Monday, February 18, 2008

An Open Letter to Bill Bennett

Dear Bill,

I think it would be better if you stayed away from a defense of McCain. It is neither helping him or buttressing your own conservative credentials. Your normally reasoned and honest approach to the wide variety of subjects you take on daily falls by the wayside when you get on the subject of John McCain.

First, what's with the name-calling? Your past comments about conservatives being purists ("Trotskyites" is the way you put it I believe) is sophistry. We supported Thompson and he is far from pure. He would have been Voltaire's "good" vs. the "best". The "McCain's not perfect" line or "there will never be another Reagan" excuse that you and other McCain apologists trot out is condescending and shallow. Given that this argument can be used just as easily about Obama, it really carries no argumentative weight does it?

This morning you called those of us who vehemently disagree with McCain on a host of issues "snippy". Two weeks ago you called people in the south who refused to vote for the liberal John McCain, "stupid". Last week you termed the critiques of McCain by your fellow conservative talkers as "noise". This is a tactic of the left in this country and is almost always an indicator of a weak argument on the part of the person hurling the insults.

Next, what's with the overstatements about McCain's conservative stands? On today's show you said that there are many things with which you disagree with McCain but also there are many things that he is good on. "Many"? May I suggest that this is a HUGE exaggeration. He is certainly bad on many things but even the few things he is ostensibly "good on" are really half-hearted and inconsistent.

It would be more accurate to say this on the air:

"Yes, I will acknowledge that McCain loves to sponsor liberal legislation and eschews sponsoring conservative legislation, but he does at least support the war in Iraq. Of course he is one of the weakest Senators regarding border security and yes he does want to close Gitmo and bring enemy combatants into the US court system thereby making it impossible to prosecute their crimes (given that doing so would reveal our intelligence methods), and of course, he is against giving intelligence officers the ability to use non-injurious interrogation techniques like water-boarding against known terrorist leaders but hey, at least he was for the surge (along with most of the rest of the Senate)."

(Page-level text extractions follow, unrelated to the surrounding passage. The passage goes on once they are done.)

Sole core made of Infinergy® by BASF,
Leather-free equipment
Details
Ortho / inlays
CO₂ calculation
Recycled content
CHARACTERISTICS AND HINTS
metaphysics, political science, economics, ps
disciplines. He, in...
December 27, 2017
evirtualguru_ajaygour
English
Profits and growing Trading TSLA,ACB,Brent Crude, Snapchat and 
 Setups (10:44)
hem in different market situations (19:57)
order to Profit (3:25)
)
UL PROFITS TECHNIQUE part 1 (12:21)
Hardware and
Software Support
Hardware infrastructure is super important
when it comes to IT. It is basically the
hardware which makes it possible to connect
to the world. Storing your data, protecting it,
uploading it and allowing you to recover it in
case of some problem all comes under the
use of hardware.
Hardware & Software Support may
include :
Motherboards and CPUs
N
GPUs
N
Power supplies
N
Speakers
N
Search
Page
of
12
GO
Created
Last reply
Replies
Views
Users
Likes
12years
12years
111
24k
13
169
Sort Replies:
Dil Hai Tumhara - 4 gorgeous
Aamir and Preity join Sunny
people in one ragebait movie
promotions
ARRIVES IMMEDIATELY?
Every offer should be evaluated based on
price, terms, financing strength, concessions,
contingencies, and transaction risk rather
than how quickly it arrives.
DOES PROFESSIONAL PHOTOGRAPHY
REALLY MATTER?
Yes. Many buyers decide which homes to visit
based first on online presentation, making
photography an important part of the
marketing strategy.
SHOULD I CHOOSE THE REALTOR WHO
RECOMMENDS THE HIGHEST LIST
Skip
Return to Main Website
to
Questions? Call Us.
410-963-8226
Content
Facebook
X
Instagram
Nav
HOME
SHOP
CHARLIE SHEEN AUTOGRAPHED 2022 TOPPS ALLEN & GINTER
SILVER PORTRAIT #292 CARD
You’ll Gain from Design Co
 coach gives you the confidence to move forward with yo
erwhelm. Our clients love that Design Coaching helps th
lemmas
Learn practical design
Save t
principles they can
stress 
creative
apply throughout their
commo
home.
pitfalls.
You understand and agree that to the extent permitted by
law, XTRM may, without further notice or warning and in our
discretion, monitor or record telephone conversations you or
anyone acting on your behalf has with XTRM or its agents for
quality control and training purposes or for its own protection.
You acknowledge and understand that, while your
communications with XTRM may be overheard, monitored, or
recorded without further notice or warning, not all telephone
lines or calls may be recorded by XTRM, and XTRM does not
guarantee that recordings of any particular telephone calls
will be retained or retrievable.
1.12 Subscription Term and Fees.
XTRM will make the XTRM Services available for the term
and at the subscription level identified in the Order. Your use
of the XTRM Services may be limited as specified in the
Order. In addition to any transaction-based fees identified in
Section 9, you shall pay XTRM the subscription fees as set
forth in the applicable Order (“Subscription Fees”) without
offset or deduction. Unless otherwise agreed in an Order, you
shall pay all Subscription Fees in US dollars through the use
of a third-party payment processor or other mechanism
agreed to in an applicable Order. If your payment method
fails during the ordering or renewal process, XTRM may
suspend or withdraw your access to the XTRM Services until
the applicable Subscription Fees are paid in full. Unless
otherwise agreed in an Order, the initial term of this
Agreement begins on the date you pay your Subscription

Then you could tell your audience, "Fortunately, he is very good on fiscal issues... well except for the aforementioned amnesty legislation which is devastating to local economies, education systems, hospitals and the like and yes, he wants to codify the anthropogenic global warming hoax by levying heavy gas taxes on Americans through the fiscally irresponsible "cap and trade" scheme, thereby crippling the economy (which he admits is not something he knows a lot about), but at least he is pro-life (except for his desire not to overturn Roe v. Wade and his vote for stem cell research). But other than these few things he is great."

If you would come on the radio and say those two paragraphs then conservatives might take your defense of McCain more seriously. But mendacity does not become you Bill. In a column on your web site defending McCain you dishonestly assert, "McCain has an ACU (American Conservative Union) rating of 82.3; Clinton has a rating of 9."

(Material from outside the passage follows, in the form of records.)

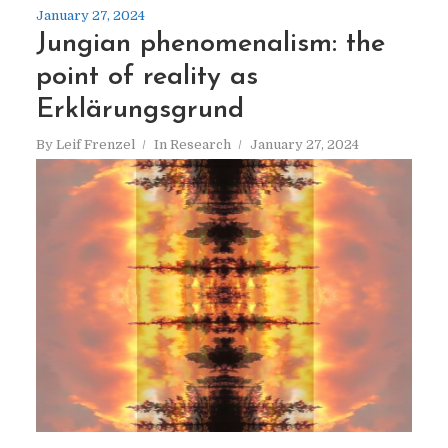
January 27, 2024
Jungian phenomenalism: the
point of reality as
Erklärungsgrund
By
Leif Frenzel
In
Research
January 27, 2024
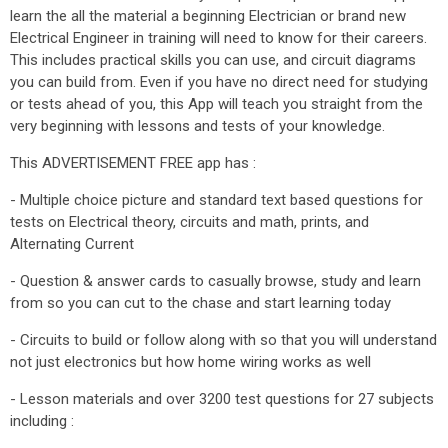
learn the all the material a beginning Electrician or brand new
Electrical Engineer in training will need to know for their careers.
This includes practical skills you can use, and circuit diagrams
you can build from. Even if you have no direct need for studying
or tests ahead of you, this App will teach you straight from the
very beginning with lessons and tests of your knowledge.
This ADVERTISEMENT FREE app has :
- Multiple choice picture and standard text based questions for
tests on Electrical theory, circuits and math, prints, and
Alternating Current
- Question & answer cards to casually browse, study and learn
from so you can cut to the chase and start learning today
- Circuits to build or follow along with so that you will understand
not just electronics but how home wiring works as well
- Lesson materials and over 3200 test questions for 27 subjects
including :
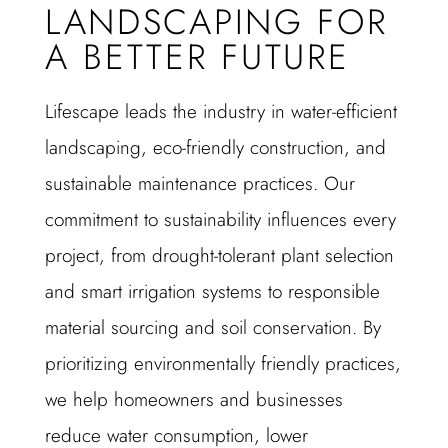
LANDSCAPING FOR
A BETTER FUTURE
Lifescape leads the industry in water-efficient
landscaping, eco-friendly construction, and
sustainable maintenance practices. Our
commitment to sustainability influences every
project, from drought-tolerant plant selection
and smart irrigation systems to responsible
material sourcing and soil conservation. By
prioritizing environmentally friendly practices,
we help homeowners and businesses
reduce water consumption, lower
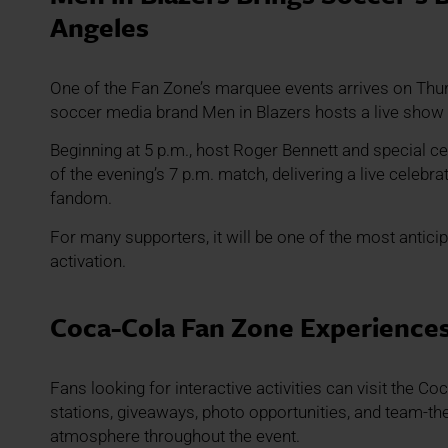
Angeles
One of the Fan Zone’s marquee events arrives on Thur
soccer media brand Men in Blazers hosts a live show 
Beginning at 5 p.m., host Roger Bennett and special ce
of the evening’s 7 p.m. match, delivering a live celebrat
fandom.
For many supporters, it will be one of the most anticip
activation.
Coca-Cola Fan Zone Experience
Fans looking for interactive activities can visit the 
stations, giveaways, photo opportunities, and team-th
atmosphere throughout the event.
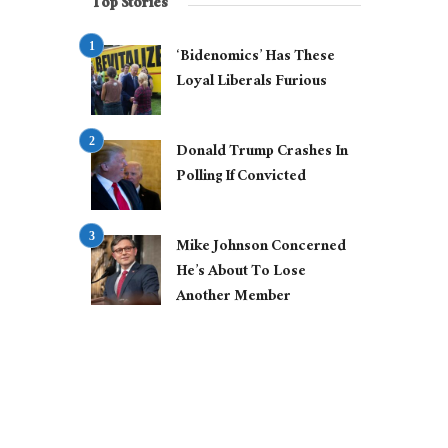
Top Stories
‘Bidenomics’ Has These
Loyal Liberals Furious
Donald Trump Crashes In
Polling If Convicted
Mike Johnson Concerned
He’s About To Lose
Another Member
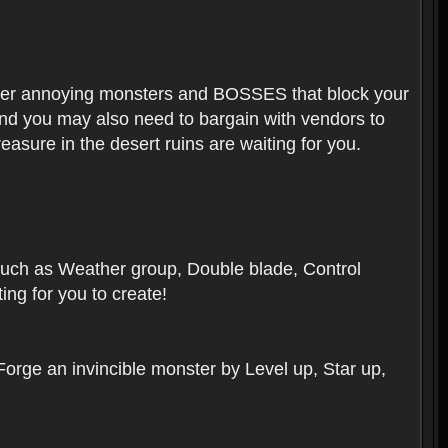
ounter annoying monsters and BOSSES that block your
 And you may also need to bargain with vendors to
easure in the desert ruins are waiting for you.
, such as Weather group, Double blade, Control
ng for you to create!
 Forge an invincible monster by Level up, Star up,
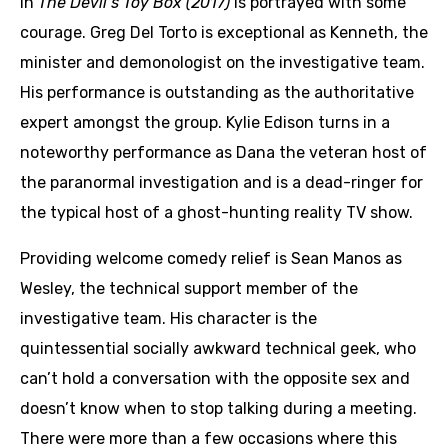
in
The Devil’s Toy Box (2017)
is portrayed with some
courage. Greg Del Torto is exceptional as Kenneth, the
minister and demonologist on the investigative team.
His performance is outstanding as the authoritative
expert amongst the group. Kylie Edison turns in a
noteworthy performance as Dana the veteran host of
the paranormal investigation and is a dead-ringer for
the typical host of a ghost-hunting reality TV show.
Providing welcome comedy relief is Sean Manos as
Wesley, the technical support member of the
investigative team. His character is the
quintessential socially awkward technical geek, who
can’t hold a conversation with the opposite sex and
doesn’t know when to stop talking during a meeting.
There were more than a few occasions where this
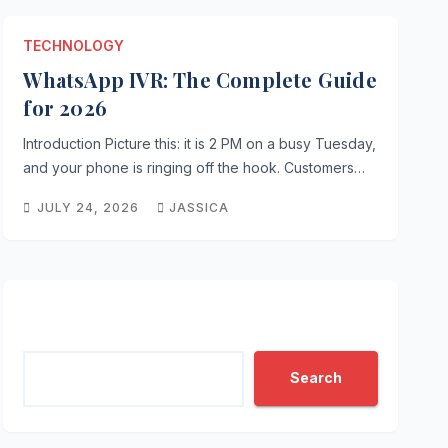
TECHNOLOGY
WhatsApp IVR: The Complete Guide
PRODUCTIVITY TIPS
for 2026
ContentIQ: The Simple Way t
Introduction Picture this: it is 2 PM on a busy Tuesday,
Intelligence
and your phone is ringing off the hook. Customers…
JULY 24, 2026
JASSICA
JULY 24, 2026
JASSICA
Search
Search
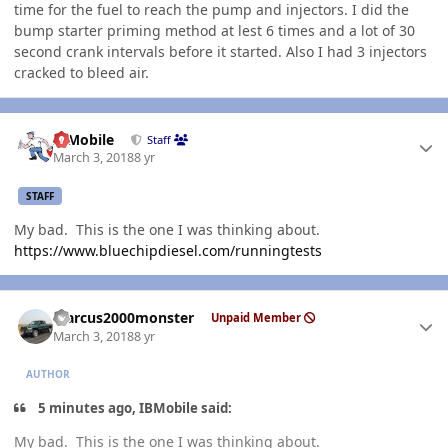
time for the fuel to reach the pump and injectors. I did the
bump starter priming method at lest 6 times and a lot of 30
second crank intervals before it started. Also I had 3 injectors
cracked to bleed air.
Author stats
IBMobile
Staff
March 3, 2018
8 yr
STAFF
My bad. This is the one I was thinking about.
https://www.bluechipdiesel.com/runningtests
Author stats
Marcus2000monster
Unpaid Member
March 3, 2018
8 yr
AUTHOR
5 minutes ago, IBMobile said:
My bad. This is the one I was thinking about.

This is is a false comparison. Hillary has only been in the Senate for a short period of time and coincidently, during a period when McCain was much more liberal than his mediocre 82.3 lifetime rating. Why not compare their current ratings? Yes, Hillary is currently rated with an 8 while McCain has a 65 (and this was before his most egregious votes and liberal legislative work during 2007) but 65 still puts him on the far left of the Republican party with only 4 Republican senators farther to his left. Furthermore, the ACU rating is for votes cast.

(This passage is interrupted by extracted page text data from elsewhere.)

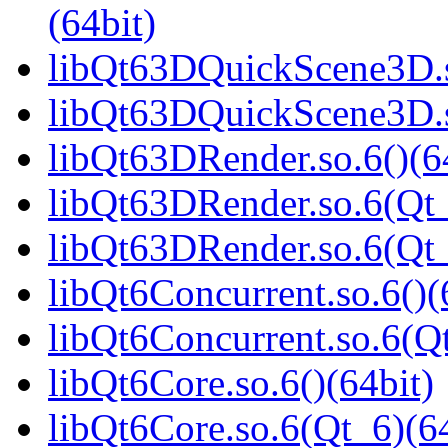
(64bit)
libQt63DQuickScene3D.s
libQt63DQuickScene3D.s
libQt63DRender.so.6()(6
libQt63DRender.so.6(Qt_
libQt63DRender.so.6(Q
libQt6Concurrent.so.6()(
libQt6Concurrent.so.6(Qt
libQt6Core.so.6()(64bit)
libQt6Core.so.6(Qt_6)(64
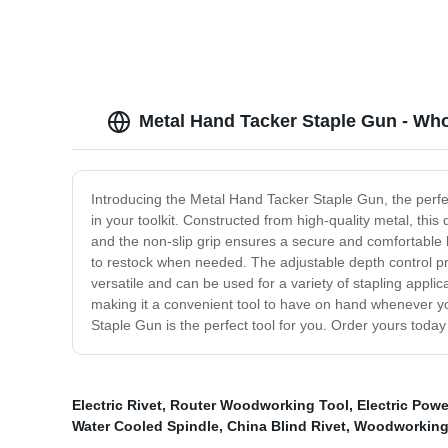
Metal Hand Tacker Staple Gun - Who
Introducing the Metal Hand Tacker Staple Gun, the perfec
in your toolkit. Constructed from high-quality metal, th
and the non-slip grip ensures a secure and comfortable h
to restock when needed. The adjustable depth control pro
versatile and can be used for a variety of stapling appl
making it a convenient tool to have on hand whenever you 
Staple Gun is the perfect tool for you. Order yours toda
Electric Rivet
,
Router Woodworking Tool
,
Electric Powe
Water Cooled Spindle
,
China Blind Rivet
,
Woodworking 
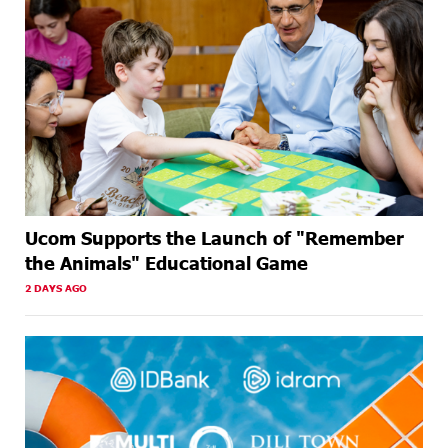
Ucom Supports the Launch of "Remember
the Animals" Educational Game
2 DAYS AGO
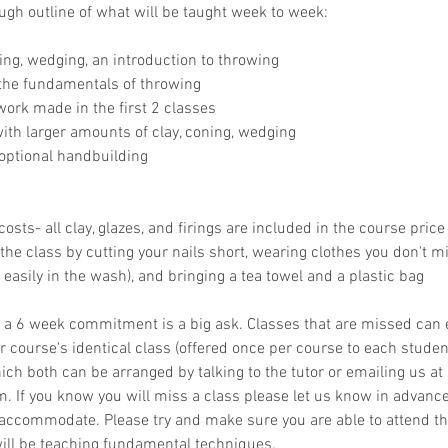
ough outline of what will be taught week to week:
ng, wedging, an introduction to throwing
 the fundamentals of throwing
ork made in the first 2 classes
th larger amounts of clay, coning, wedging
optional handbuilding
osts- all clay, glazes, and firings are included in the course price
the class by cutting your nails short, wearing clothes you don't mi
easily in the wash), and bringing a tea towel and a plastic bag
 a 6 week commitment is a big ask. Classes that are missed can
 course's identical class (offered once per course to each student)
ich both can be arranged by talking to the tutor or emailing us at
If you know you will miss a class please let us know in advance
 accommodate. Please try and make sure you are able to attend th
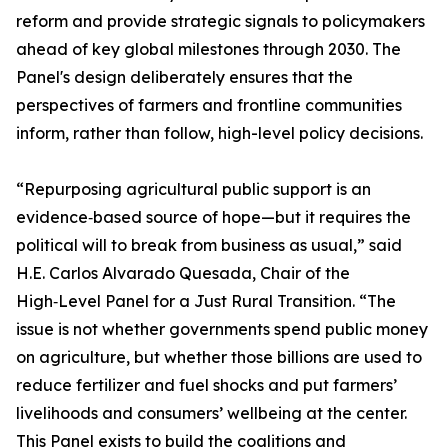
reform and provide strategic signals to policymakers
ahead of key global milestones through 2030. The
Panel's design deliberately ensures that the
perspectives of farmers and frontline communities
inform, rather than follow, high-level policy decisions.
“Repurposing agricultural public support is an
evidence‑based source of hope—but it requires the
political will to break from business as usual,” said
H.E. Carlos Alvarado Quesada, Chair of the
High‑Level Panel for a Just Rural Transition. “The
issue is not whether governments spend public money
on agriculture, but whether those billions are used to
reduce fertilizer and fuel shocks and put farmers’
livelihoods and consumers’ wellbeing at the center.
This Panel exists to build the coalitions and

If we look at each vote as a test of sorts, then a no-show should count as a zero. The ACU doesn't do this however which puts their entire methodology in question. Using their system, McCain could show up for one vote out of the two hundred that he should have showed up for, vote the conservative way, and get a 100% rating from the ACU. If a student only shows up to take tests on subjects he is good at, I seriously doubt that the student would pass the course. In reality, McCain does very poorly if we count votes he has skipped (because they would show him to be a liberal if he did vote on them). Giving him a zero for skipped votes gives him a rating more in the 30s and puts him to the left of several Democrat senators and leaves only 2 Republicans to his left.

It would be better to acknowledge McCain's liberalism and simply point out that he is just not as liberal as Hillary or Obama and leave it at that. Acknowledge that even on national security, pro-life, and economic issues, he is lackluster but still better than Obama and Hillary. The remaining challenge for McCain is that, of the two nominees, McCain is the less principled. Obama is openly Marxist. McCain is secretly a socialist. The voters want honesty in their presidents and given that McCain has serious ethical challenges, tends to flip-flop on issues, claims to be a Reagan Republican (from his perch on the left side of the party), and is a political opportunist, I don't see how he beats Obama even if you convinced every conservative to vote for him (and few will).

So our choice is between an unprincipled, self-aggrandizing, ill-tempered, old, liberal or a young, African-American, principled Leninist.

Spinning this election any other way just lowers your otherwise excellent credibility Bill. So please stop calling us names and recognize that McCain has few strong points, just less terrible ones than the opposition.